Beleidsregel eenmalige energietoeslag gemeente Tynaarlo 2023 III

 

 

 

Artikel 1 Begripsbepalingen

1. Alle begrippen die in deze beleidsregel worden gebruikt en die niet nader worden omschreven hebben dezelfde betekenis als in de Participatiewet.

2. In deze beleidsregels wordt verstaan onder:

a. belanghebbende: de persoon die voor zichzelf, zijn partner en/of tot het gezin behorende kinderen een eenmalige energietoeslag verzoekt.

b. college: college van burgemeester en wethouders van de gemeente Tynaarlo;

c. energietoeslag: de eenmalige uitkering in 2023 op grond van categoriale bijzondere bijstand ter compensatie van stijgende energielasten.

d. huishouden: de leefsituatie die een alleenstaande, kostendeler of (eenouder)gezin duurzaam in stand houden en waarvoor zij noodzakelijke kosten maken, zoals energiekosten.

e. Inkomen: het inkomen zoals bedoeld in artikel 31, 32 en 33 van de Participatiewet, verminderd met de ontvangen vakantietoeslag. Tot het inkomen wordt ook gerekend de bijstand voor algemeen noodzakelijke kosten van bestaan, zoals genoemd in artikel 5 van de Participatiewet. Er wordt voor de energietoeslag uitgegaan van de som van het inkomen van belanghebbende en zijn partner.

f. schuldenaren: een belanghebbende die dienstverlening voor schuldproblemen krijgt van de gemeente Tynaarlo en/of die is toegelaten tot de Wet schuldsanering natuurlijke personen (WSNP).

g. thuisinwonend: meerderjarig kind dat inwoont bij zijn ouder(s).

h. zelfstandige: de belanghebbende die voor de voorziening in het bestaan geheel of gedeeltelijk is aangewezen op arbeid in eigen bedrijf of een zelfstandig beroep en die de financiële risico’s daarvoor draagt.

 

Artikel 2 Doelgroep energietoeslag en inkomen

1 De eenmalige energietoeslag is bedoeld voor de belanghebbende met een zelfstandig huishouden, die door de stijgende prijzen voor energie te maken heeft met hogere energielasten.

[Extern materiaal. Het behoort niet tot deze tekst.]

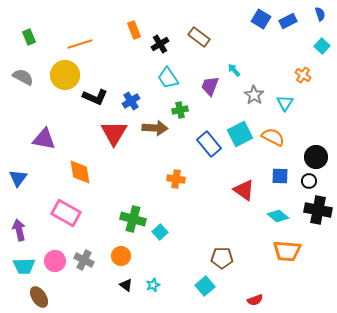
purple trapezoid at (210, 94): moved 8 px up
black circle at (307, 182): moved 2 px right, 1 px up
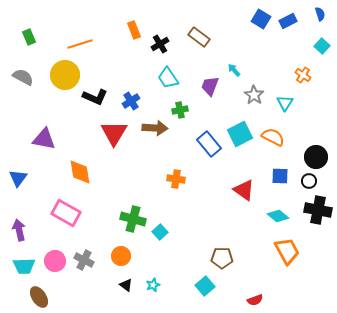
orange trapezoid at (287, 251): rotated 124 degrees counterclockwise
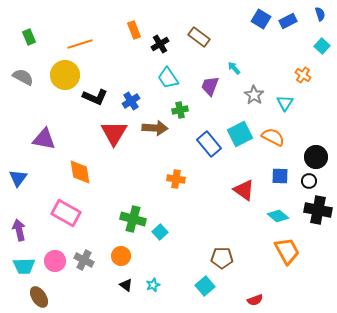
cyan arrow at (234, 70): moved 2 px up
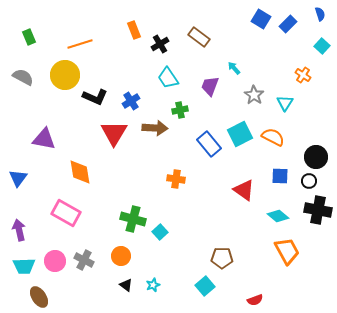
blue rectangle at (288, 21): moved 3 px down; rotated 18 degrees counterclockwise
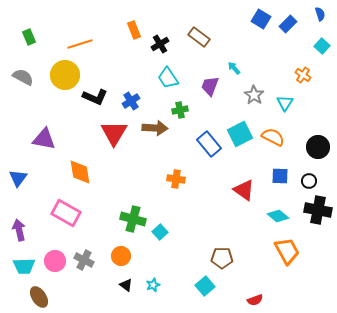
black circle at (316, 157): moved 2 px right, 10 px up
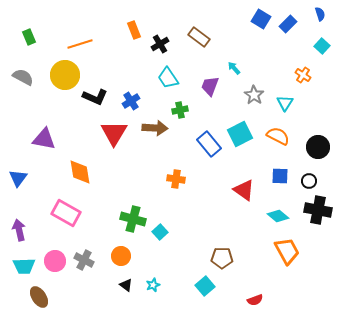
orange semicircle at (273, 137): moved 5 px right, 1 px up
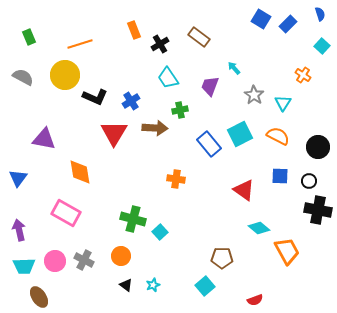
cyan triangle at (285, 103): moved 2 px left
cyan diamond at (278, 216): moved 19 px left, 12 px down
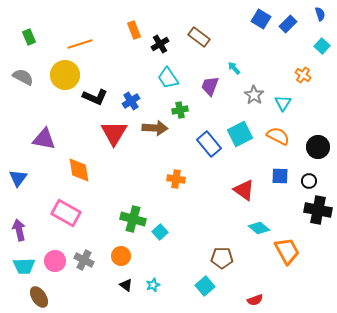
orange diamond at (80, 172): moved 1 px left, 2 px up
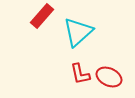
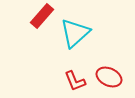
cyan triangle: moved 3 px left, 1 px down
red L-shape: moved 5 px left, 7 px down; rotated 10 degrees counterclockwise
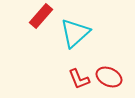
red rectangle: moved 1 px left
red L-shape: moved 4 px right, 2 px up
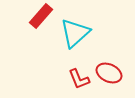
red ellipse: moved 4 px up
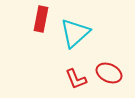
red rectangle: moved 3 px down; rotated 30 degrees counterclockwise
red L-shape: moved 3 px left
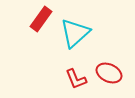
red rectangle: rotated 25 degrees clockwise
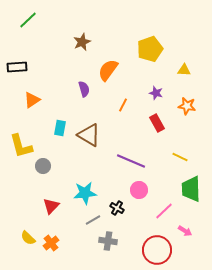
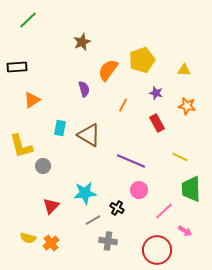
yellow pentagon: moved 8 px left, 11 px down
yellow semicircle: rotated 28 degrees counterclockwise
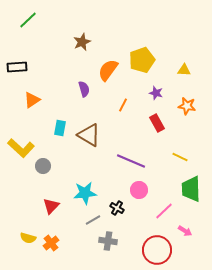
yellow L-shape: moved 2 px down; rotated 32 degrees counterclockwise
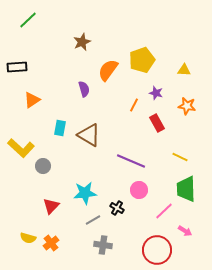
orange line: moved 11 px right
green trapezoid: moved 5 px left
gray cross: moved 5 px left, 4 px down
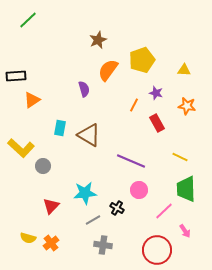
brown star: moved 16 px right, 2 px up
black rectangle: moved 1 px left, 9 px down
pink arrow: rotated 24 degrees clockwise
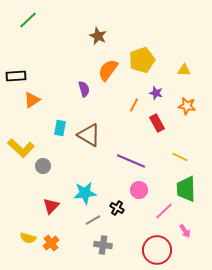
brown star: moved 4 px up; rotated 24 degrees counterclockwise
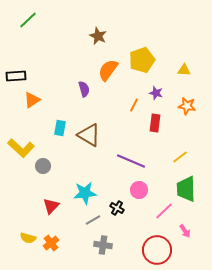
red rectangle: moved 2 px left; rotated 36 degrees clockwise
yellow line: rotated 63 degrees counterclockwise
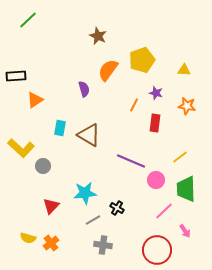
orange triangle: moved 3 px right
pink circle: moved 17 px right, 10 px up
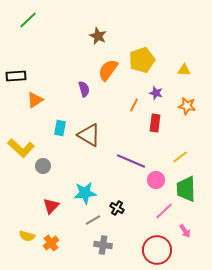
yellow semicircle: moved 1 px left, 2 px up
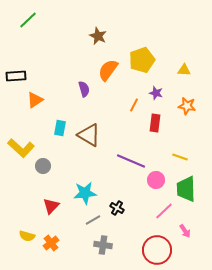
yellow line: rotated 56 degrees clockwise
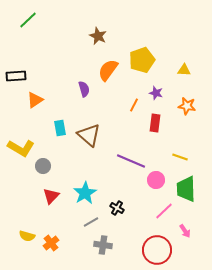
cyan rectangle: rotated 21 degrees counterclockwise
brown triangle: rotated 10 degrees clockwise
yellow L-shape: rotated 12 degrees counterclockwise
cyan star: rotated 25 degrees counterclockwise
red triangle: moved 10 px up
gray line: moved 2 px left, 2 px down
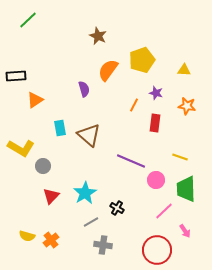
orange cross: moved 3 px up
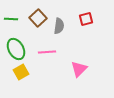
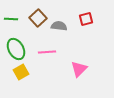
gray semicircle: rotated 91 degrees counterclockwise
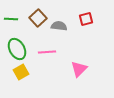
green ellipse: moved 1 px right
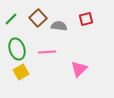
green line: rotated 48 degrees counterclockwise
green ellipse: rotated 10 degrees clockwise
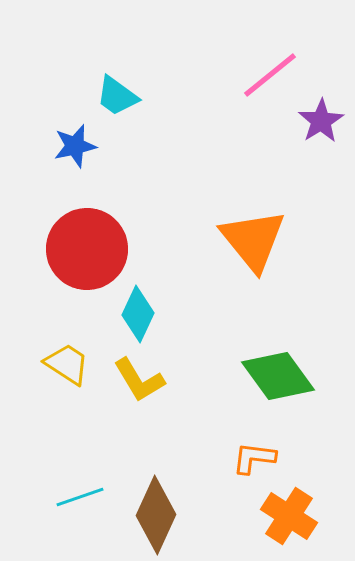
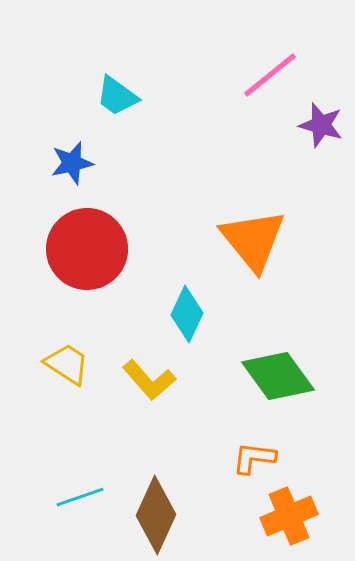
purple star: moved 4 px down; rotated 24 degrees counterclockwise
blue star: moved 3 px left, 17 px down
cyan diamond: moved 49 px right
yellow L-shape: moved 10 px right; rotated 10 degrees counterclockwise
orange cross: rotated 34 degrees clockwise
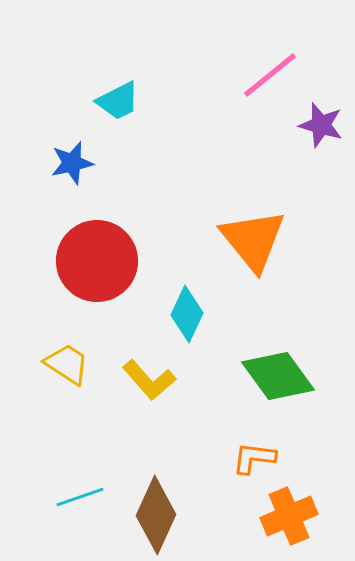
cyan trapezoid: moved 1 px right, 5 px down; rotated 63 degrees counterclockwise
red circle: moved 10 px right, 12 px down
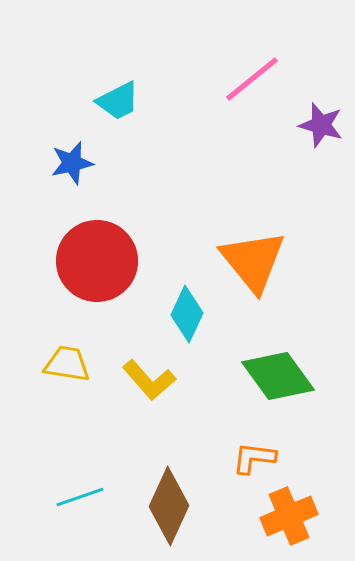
pink line: moved 18 px left, 4 px down
orange triangle: moved 21 px down
yellow trapezoid: rotated 24 degrees counterclockwise
brown diamond: moved 13 px right, 9 px up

2 Om voor de eenmalige energietoeslag in aanmerking te komen:

a) moet belanghebbende 21 jaar of ouder zijn; en

b) staat belanghebbende ingeschreven in de Gemeentelijke Basisregistratie Personen van de gemeente Tynaarlo; en

c) heeft belanghebbende ten laste van het inkomen regelmatige energiekosten; en

d) mag het inkomen van belanghebbende op peildatum 1 januari 2023 niet meer bedragen dan 120% van de geldende bijstandsnorm.

3 Als het inkomen van belanghebbende door wisselende of eenmalige inkomsten in de maand van aanvraag hoger is dan 120% van de norm wordt uitgegaan van een gemiddeld inkomen. Het gemiddeld inkomen wordt berekend door de som van het inkomen dat gedurende 12 maanden voorafgaand aan de aanvraag is genoten, te delen door 12.

4 Voor bepaling van het inkomen van een zelfstandige wordt uitgegaan van de inkomsten over de maanden januari t/m maart 2023. Dit is het inkomen na aftrek van de verschuldigde inkomstenbelasting en premies volksverzekeringen. Deze belasting en premies worden gesteld op het percentage, zoals vermeld in artikel 6, lid 2, van het Besluit bijstandverlening zelfstandigen 2004. Hierbij wordt een teruggave inkomstenbelasting en premies volksverzekeringen niet als inkomen aangemerkt.

 

 

Artikel 3 Schuldenaren

In afwijking van het gestelde in artikel 2 kan een belanghebbende, ongeacht de hoogte van het inkomen voor de tegemoetkoming, in aanmerking komen als hij in het kader van een schuldregeling een relatie heeft met de gemeentelijke Schuldhulpverlening of een opgelegde schuldregeling op grond van de Wet Schuldsanering Natuurlijke Personen en hij alleen het vrij te laten bedrag van zijn inkomen overhoudt om te besteden.

Artikel 4 Uitsluitingsgronden

1. Op grond van artikel 11 Participatiewet moet worden vastgesteld of de belanghebbende rechthebbende is en of de energiekosten verbonden zijn met Nederland (territorialiteitsbeginsel).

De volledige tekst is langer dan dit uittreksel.